Material for this exercise
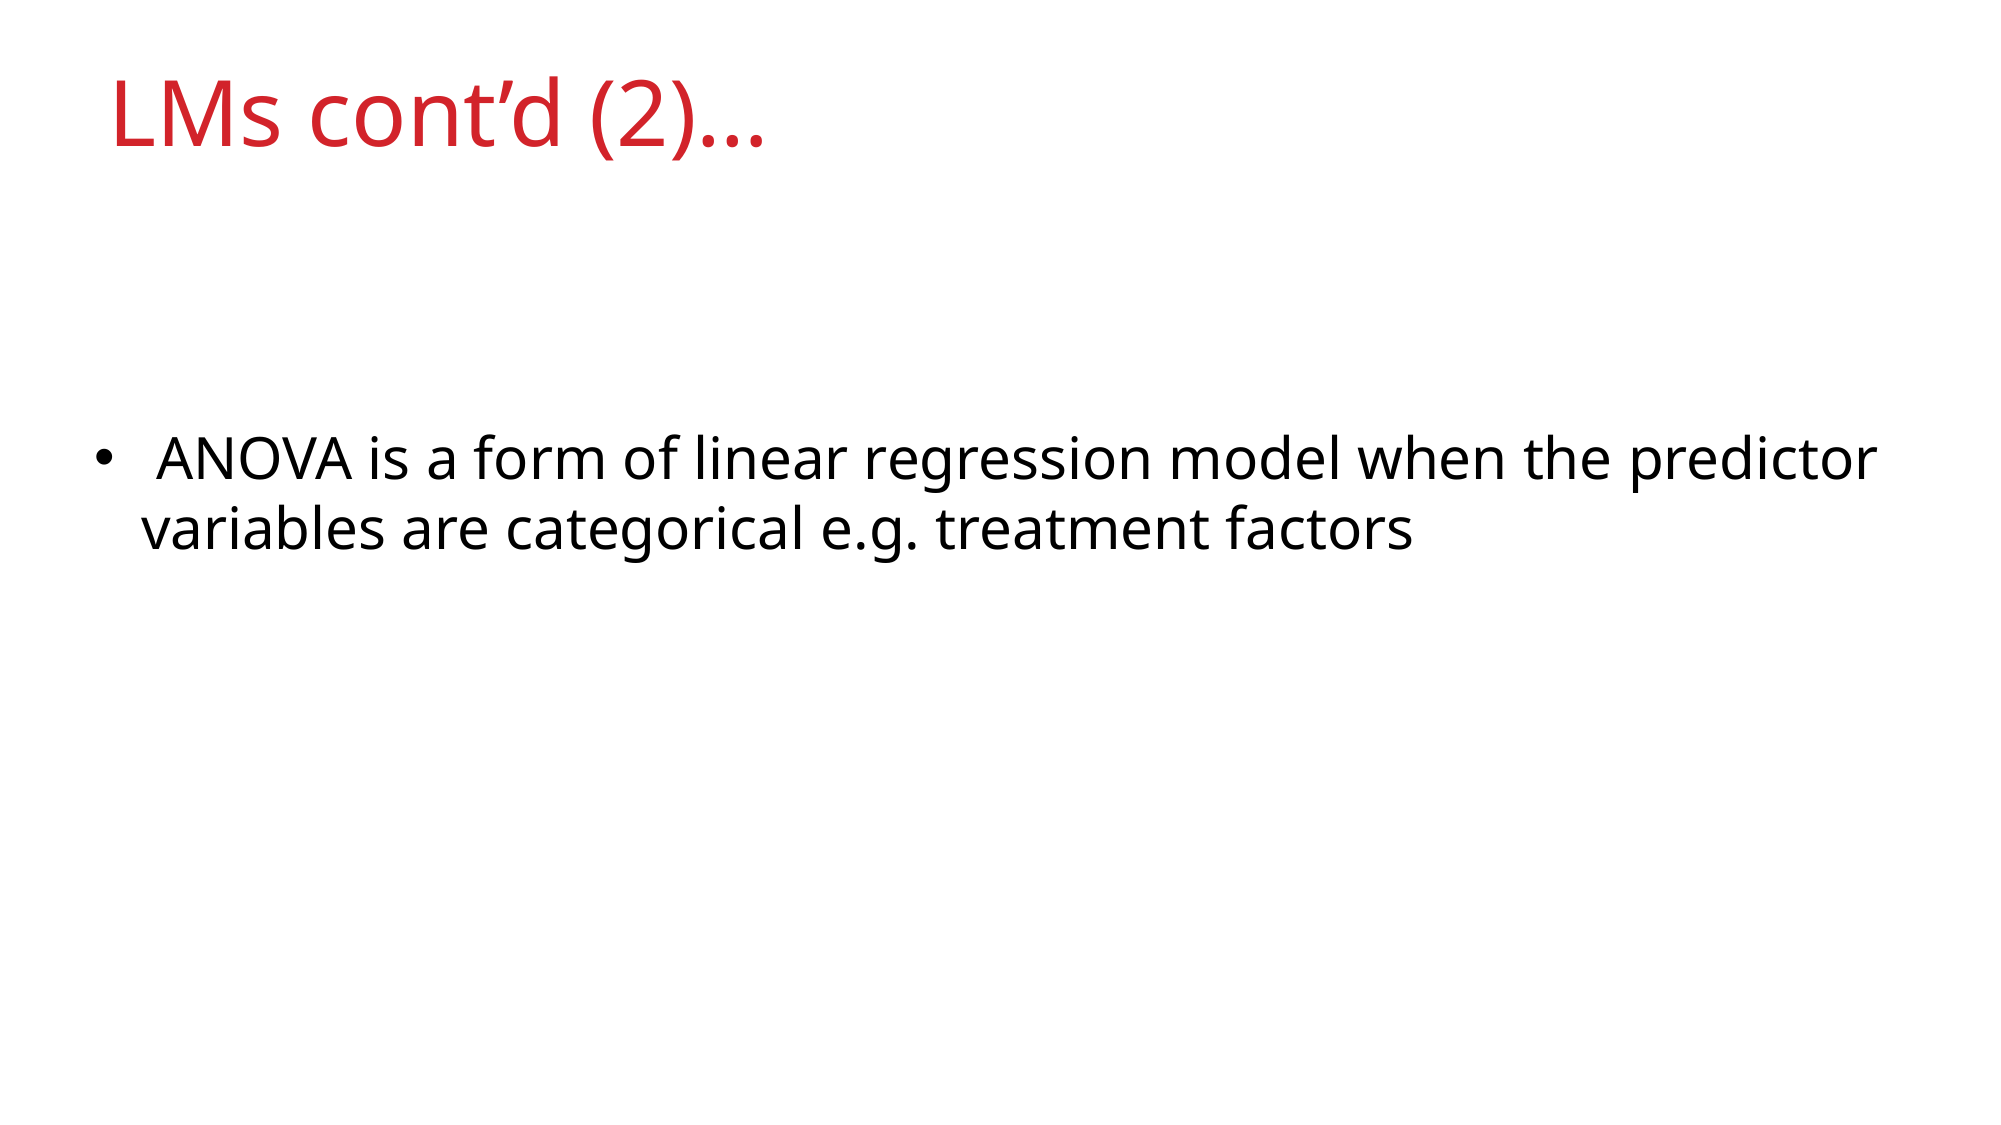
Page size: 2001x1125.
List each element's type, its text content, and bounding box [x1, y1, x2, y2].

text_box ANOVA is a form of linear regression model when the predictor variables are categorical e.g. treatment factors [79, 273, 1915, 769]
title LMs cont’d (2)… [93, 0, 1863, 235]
...
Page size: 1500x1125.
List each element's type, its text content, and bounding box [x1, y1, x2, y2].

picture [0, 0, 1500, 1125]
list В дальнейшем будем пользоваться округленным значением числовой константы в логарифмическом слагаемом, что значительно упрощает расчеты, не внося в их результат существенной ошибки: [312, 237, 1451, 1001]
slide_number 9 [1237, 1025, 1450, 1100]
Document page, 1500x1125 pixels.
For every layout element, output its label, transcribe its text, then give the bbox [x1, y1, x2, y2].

Exercise description
The exact lines of the material above starting at the one that contains "Document page, 1500x1125 pixels." and ending at the one that contains "For every layout" are what to retype; leave out everything else.

Exercise answer
Document page, 1500x1125 pixels.
For every layout element, output its label, transcribe its text, then give the bbox [x1, y1, x2, y2].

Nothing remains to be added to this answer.